I’ve had different versions of this paper running through my head for 25 years.
My father – the inspiration for the cooking show paper – has asked me a couple times over the years regarding the engineering/automotive sector, when they knew something was wrong; what should we do? But like so many other sectors, it gets brushed aside.
There’s money involved.
My local hockey club can’t figure out how to go public, so it’s no wonder that public health agencies can’t figure it out either.
Yet the job of public health, no matter how many political assholes, no matter how many impediments, and no matter how many dog bites you have to investigate, is to protect public health.
That doesn’t always (rarely) happen.
Anyone can search barfblog.com under the phrase “going public” and find hundreds of incidents of people acting like shits.
But this is important shit, because credibility depends on transparency and trust and truthiness (at least in my idyllic world-view).
Public health is under siege.
The science is there, the outbreaks are there.
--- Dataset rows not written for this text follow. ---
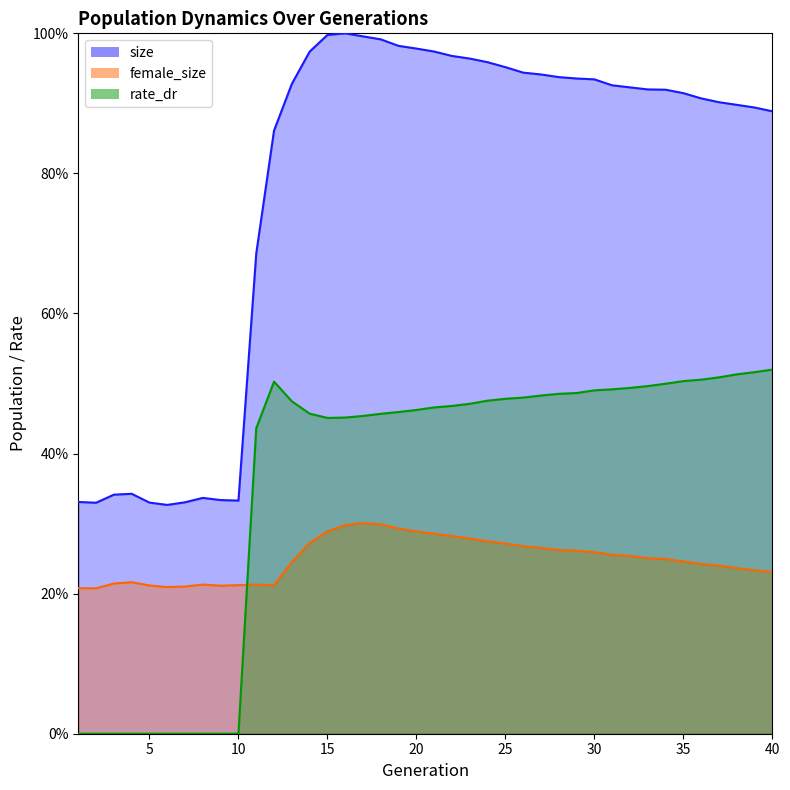

True or false: size and female_size cross at least once.

False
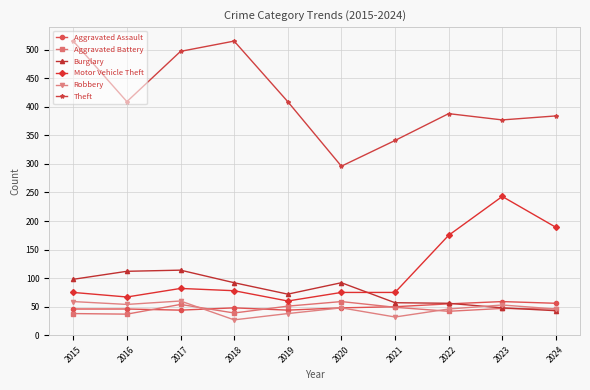

What is the difference between the highest and lowest values at 2018?

488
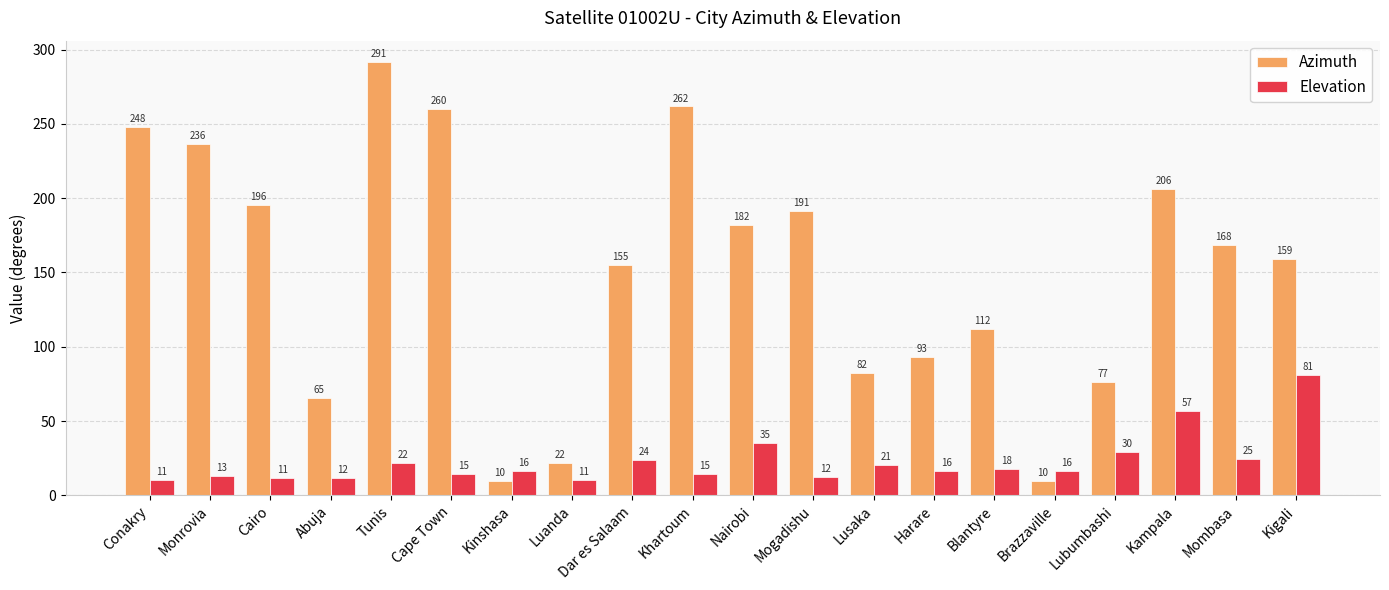

How many bars are there in each group?

2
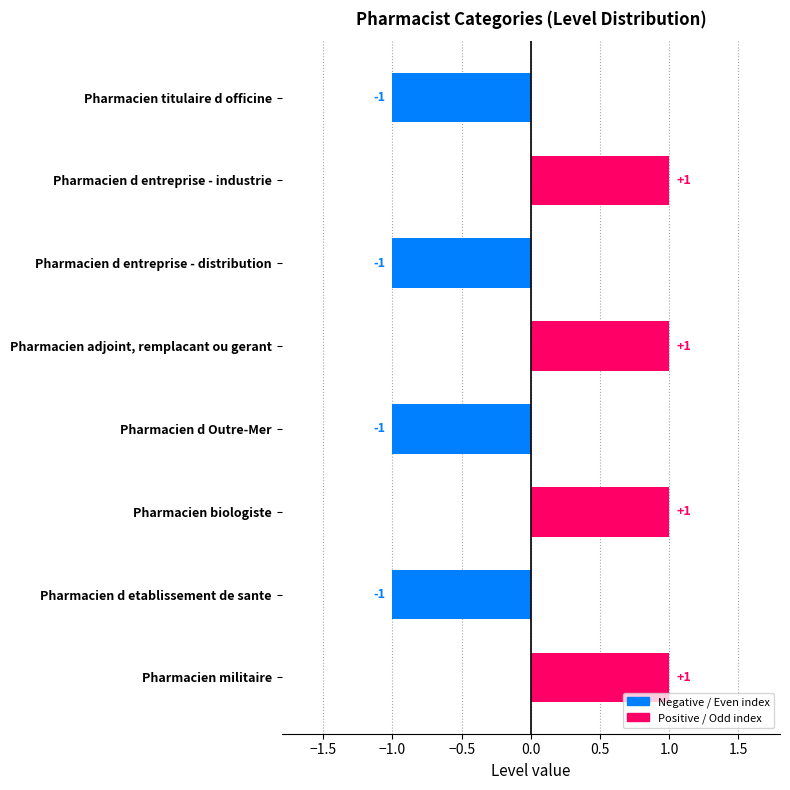

Reading bottom to top, extract all data points from this chart.

1	-1	1	-1	1	-1	1	-1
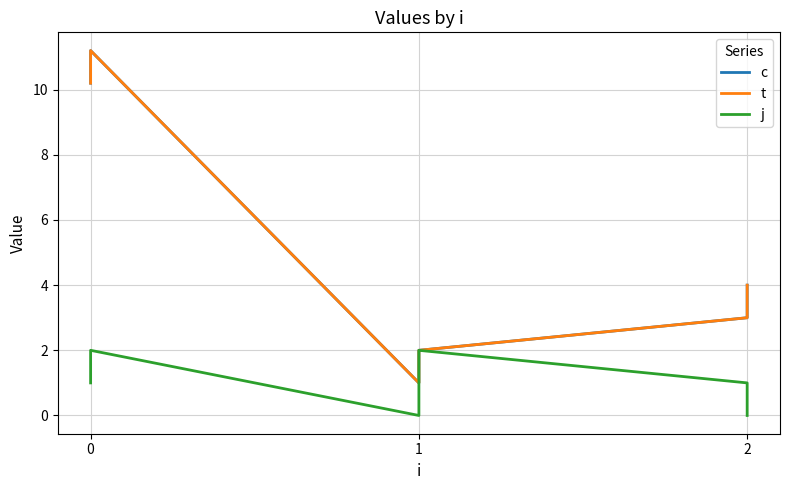

True or false: j and t cross at least once.

False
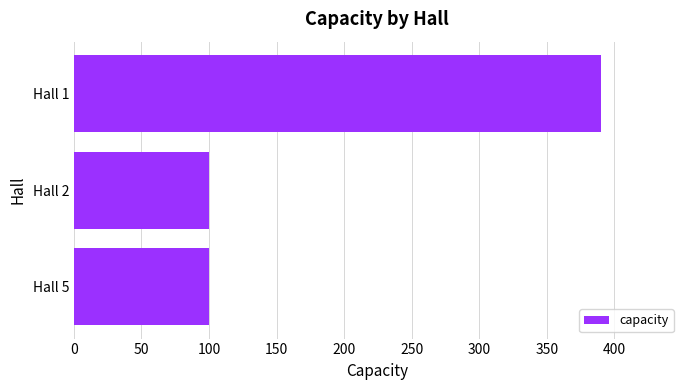

How many values are between 100 and 390?

3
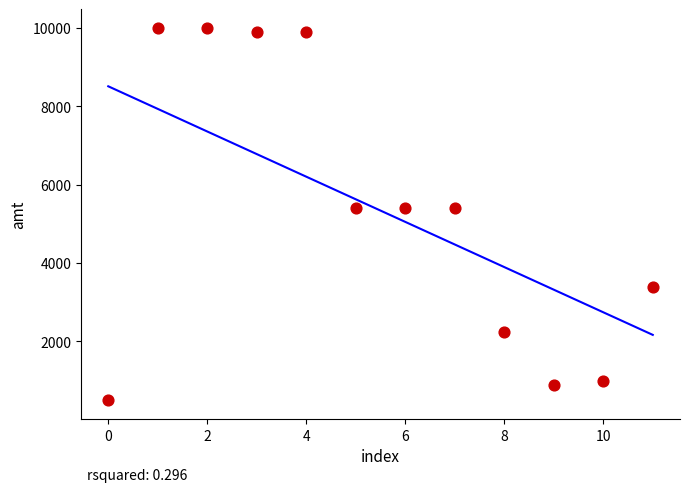

What is the range of Y values (max minus min)?

9500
Go public.
Or at least explain the process so mere mortals can understand.
Going public: Early disclosure of food risks for the benefit of public health
NEHA, Volume 79.7, Pages 8-14
Benjamin Chapman, Maria Sol Erdozaim, Douglas Powell
Often during an outbreak of foodborne illness, there are health officials who have data indicating that there is a risk prior to notifying the public. During the lag period between the first public health signal and some release of public information, there are decision makers who are weighing evidence with the impacts of going public.
Multiple agencies and analysts have lamented that there is not a common playbook or decision tree for how public health agencies determine what information to release and when. Regularly, health authorities suggest that how and when public information is released is evaluated on a case-by-case basis without sharing the steps and criteria used to make decisions. Information provision on its own is not enough.
Risk communication, to be effective and grounded in behavior theory, should provide control measure options for risk management decisions. There is no indication in the literature that consumers benefit from paternalistic protection decisions to guard against information overload. A review of the risk communication literature related to outbreaks, as well as case studies of actual incidents, are explored and a blueprint for health authorities to follow is provided.